For the first time in seven years — and the first time ever at the Wyly Theatre — the Dallas Theater Center is presenting a new version of A Christmas Carol. Artistic director Kevin Moriarty’s stage adaptation stresses musical life – and the harsh economic forces at work in Charles Dickens’ story.
Moriarty brings the Industrial Revolution clanking and sparking into A Christmas Carol. When “The Carol of the Bells” is sung as a segue from Dickens’ famous opening lines (Marley was dead: to begin with. There is no doubt whatever about that. … Old Marley was as dead as a door-nail), the song begins with a metallic bang, hisses and whistles, all befitting Beowulf Boritt’s evocative set, which turns Scrooge’s office into a vast, gritty factory floor.
One half-expects Sweeney Todd to enter. Or better still, a steampunk Christmas Carol. With a few clever costuming tweaks, it could happen, and it’d actually be kind of cool.
But by centering Scrooge outside London’s red-brick business district and in what would more likely have been the industrialized Midlands, Moriarty has resolved a minor mystery in Dickens’ story: What does Scrooge do for a living?
We often assume he’s a banker; he’s often seen counting money in his “counting house.” But that just refers to the locked money room at the back of any establishment.
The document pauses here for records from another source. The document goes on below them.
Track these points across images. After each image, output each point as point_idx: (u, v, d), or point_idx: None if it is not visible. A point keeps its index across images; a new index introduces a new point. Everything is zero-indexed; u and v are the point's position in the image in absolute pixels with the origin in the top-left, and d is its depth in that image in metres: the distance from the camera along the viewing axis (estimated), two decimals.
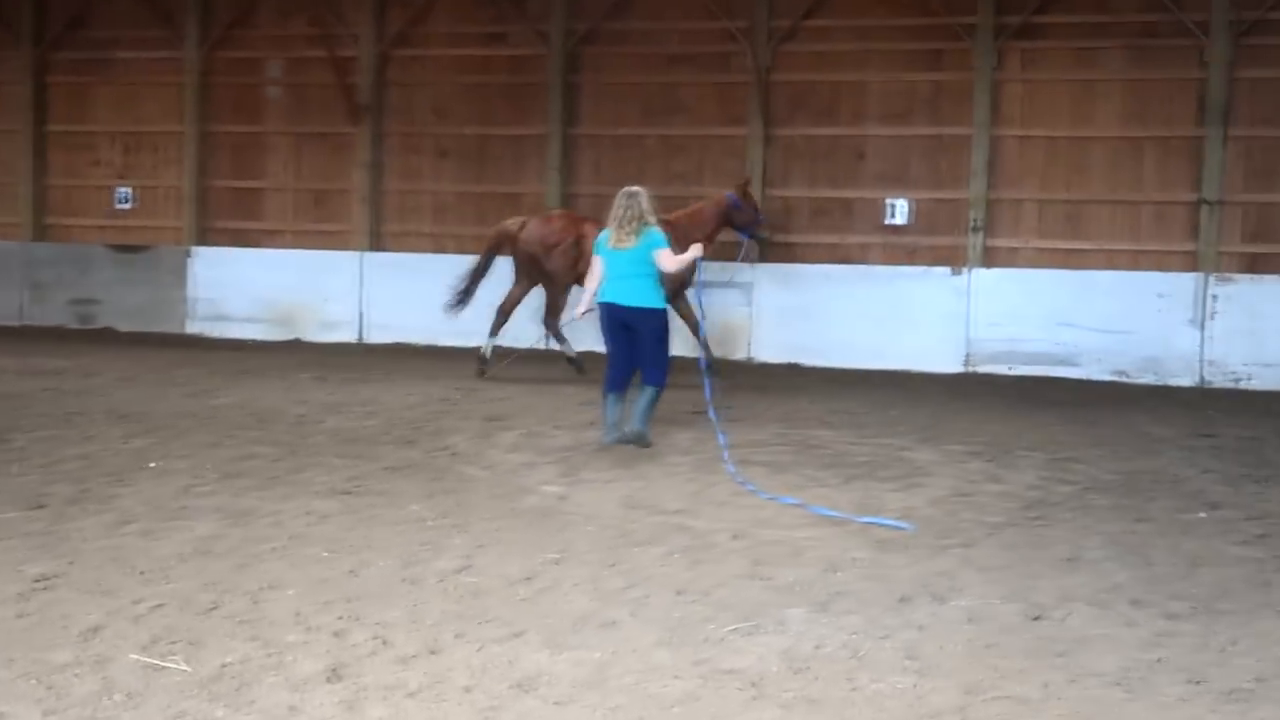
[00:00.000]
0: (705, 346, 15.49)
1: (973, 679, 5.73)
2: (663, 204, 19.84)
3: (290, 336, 20.73)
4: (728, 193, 17.09)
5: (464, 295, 16.94)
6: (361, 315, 20.79)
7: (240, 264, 21.39)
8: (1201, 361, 17.93)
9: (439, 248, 20.73)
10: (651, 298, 11.42)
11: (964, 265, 18.82)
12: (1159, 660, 6.05)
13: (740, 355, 19.10)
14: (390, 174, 21.23)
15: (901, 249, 19.24)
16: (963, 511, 9.21)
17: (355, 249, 21.05)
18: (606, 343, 11.67)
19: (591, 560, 7.72)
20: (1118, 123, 18.50)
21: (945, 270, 18.78)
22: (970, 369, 18.45)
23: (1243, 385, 17.69)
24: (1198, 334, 17.90)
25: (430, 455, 11.03)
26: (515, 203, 20.24)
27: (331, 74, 20.72)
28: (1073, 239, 18.69)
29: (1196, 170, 18.17)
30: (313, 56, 21.00)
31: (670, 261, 11.36)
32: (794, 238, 19.42)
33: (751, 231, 17.34)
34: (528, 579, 7.28)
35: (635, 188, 11.59)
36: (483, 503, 9.25)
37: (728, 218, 16.90)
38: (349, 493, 9.44)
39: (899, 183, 19.15)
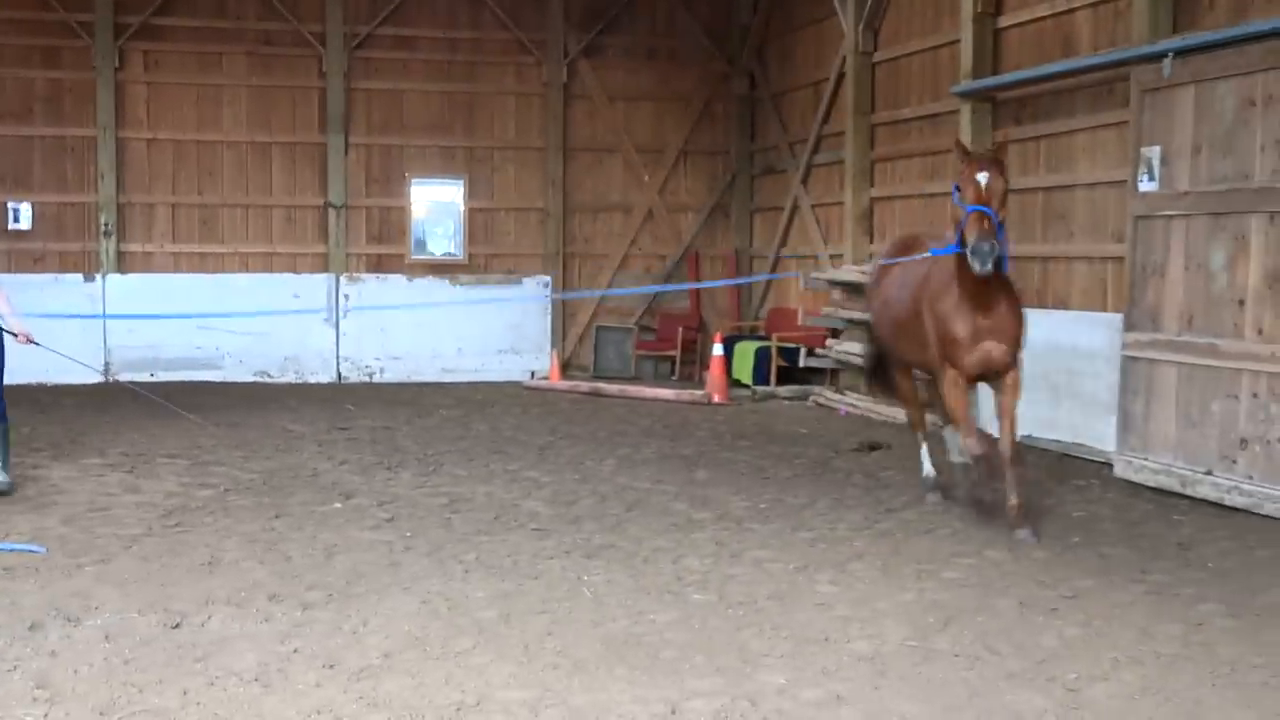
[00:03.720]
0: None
1: (109, 698, 5.56)
2: None
3: None
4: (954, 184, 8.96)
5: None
6: None
7: None
8: (338, 358, 18.80)
9: None
10: None
11: (97, 271, 18.21)
12: (295, 650, 6.24)
13: None
14: None
15: (28, 255, 18.17)
16: (99, 526, 8.89)
17: None
18: None
19: None
20: (245, 128, 18.83)
21: (77, 277, 18.04)
22: (110, 378, 17.86)
23: (376, 379, 18.80)
24: (333, 332, 18.74)
25: None
26: None
27: None
28: (207, 242, 18.77)
29: (323, 175, 18.99)
30: None
31: None
32: None
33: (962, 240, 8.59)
34: None
35: None
36: None
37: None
38: None
39: (20, 185, 18.07)
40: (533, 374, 19.01)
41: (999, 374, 8.88)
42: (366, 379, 18.81)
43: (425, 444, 12.81)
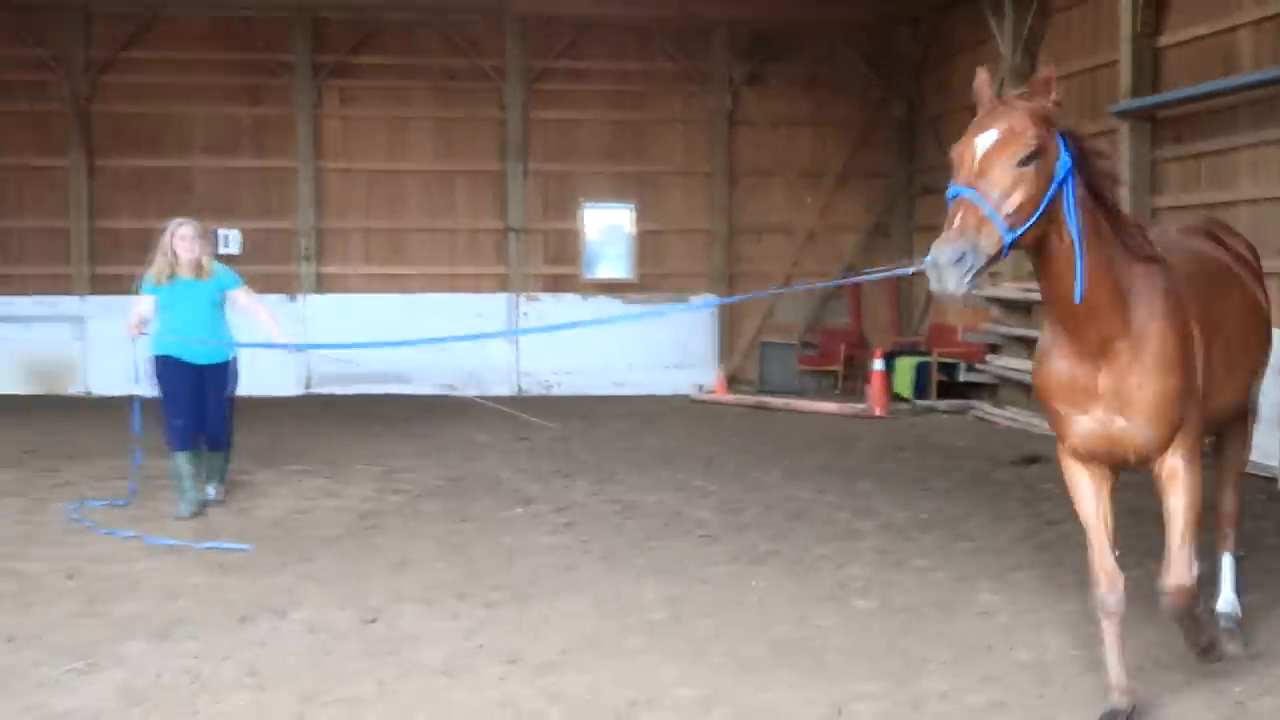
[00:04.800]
0: None
1: (310, 686, 5.75)
2: None
3: None
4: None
5: None
6: None
7: None
8: (517, 372, 19.11)
9: None
10: None
11: (298, 292, 18.84)
12: (480, 646, 6.38)
13: (76, 389, 17.98)
14: None
15: None
16: (301, 528, 9.19)
17: None
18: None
19: None
20: (430, 157, 19.31)
21: (281, 297, 18.64)
22: (310, 391, 18.47)
23: (553, 391, 19.05)
24: (513, 347, 19.06)
25: None
26: None
27: None
28: (397, 264, 19.27)
29: (502, 201, 19.35)
30: None
31: None
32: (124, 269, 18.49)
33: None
34: None
35: None
36: None
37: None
38: None
39: (229, 213, 18.77)
40: (700, 388, 19.03)
41: (1141, 462, 5.32)
42: (544, 391, 19.07)
43: (599, 454, 12.93)
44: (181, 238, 9.53)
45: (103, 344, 17.49)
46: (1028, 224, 4.78)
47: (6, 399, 17.38)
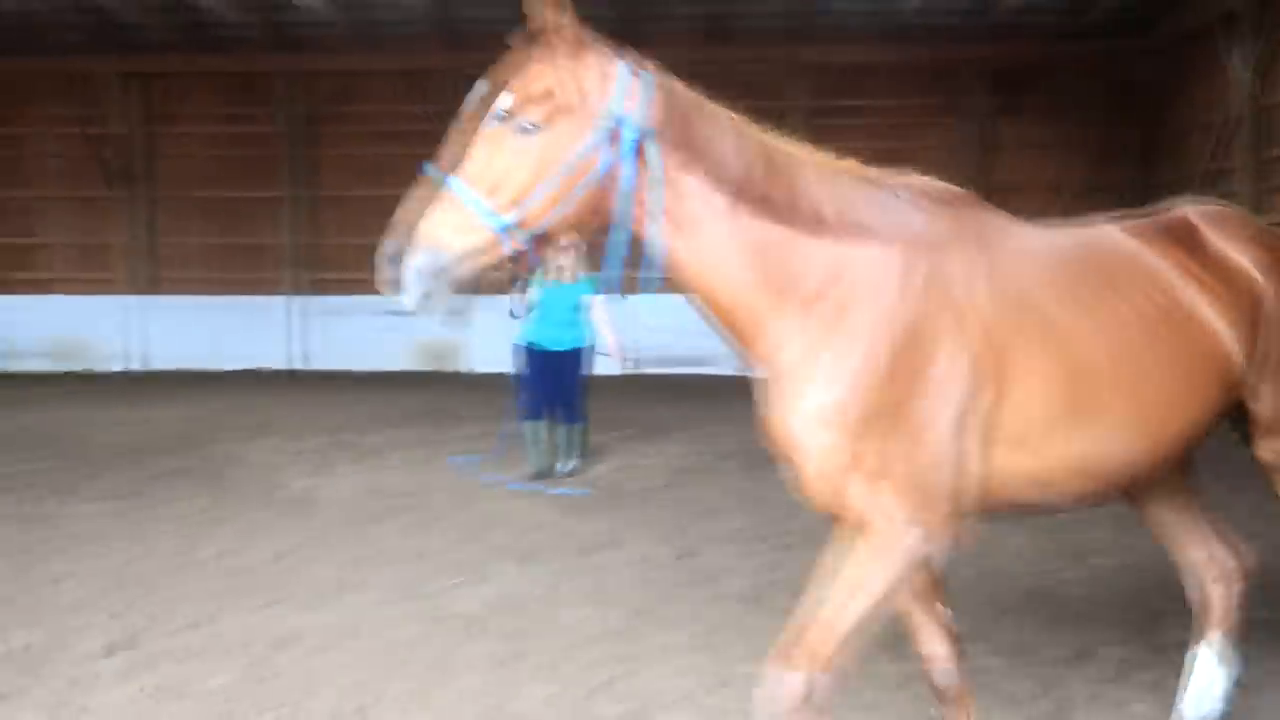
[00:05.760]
0: None
1: (639, 605, 5.87)
2: None
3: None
4: None
5: None
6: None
7: (31, 309, 19.46)
8: None
9: (209, 290, 19.54)
10: None
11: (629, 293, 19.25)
12: (774, 581, 6.35)
13: (459, 367, 18.97)
14: (161, 229, 19.83)
15: None
16: (629, 479, 9.39)
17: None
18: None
19: (339, 537, 7.48)
20: None
21: (613, 296, 19.11)
22: (635, 370, 18.85)
23: None
24: None
25: (201, 461, 10.38)
26: (260, 255, 19.47)
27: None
28: None
29: None
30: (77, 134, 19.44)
31: None
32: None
33: None
34: (285, 556, 6.99)
35: None
36: (246, 497, 8.80)
37: None
38: (125, 497, 8.78)
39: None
40: None
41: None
42: None
43: None
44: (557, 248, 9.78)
45: (481, 331, 18.26)
46: (549, 207, 2.94)
47: (405, 374, 18.49)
Scrooge also seems to lend money at loansharking rates — but, again, many Victorians with money did that.
The fact is, for a critique of heartless capitalism, A Christmas Carol is relatively vague about what Scrooge — the iconic heartless capitalist — actually does. It’s never named or specified, and it’ not a simple or single oversight: The same is true for Mr. Fezziwig and Scrooge’s nephew Fred — Dickens doesn’t really seem to care much about these characters’ livelihoods.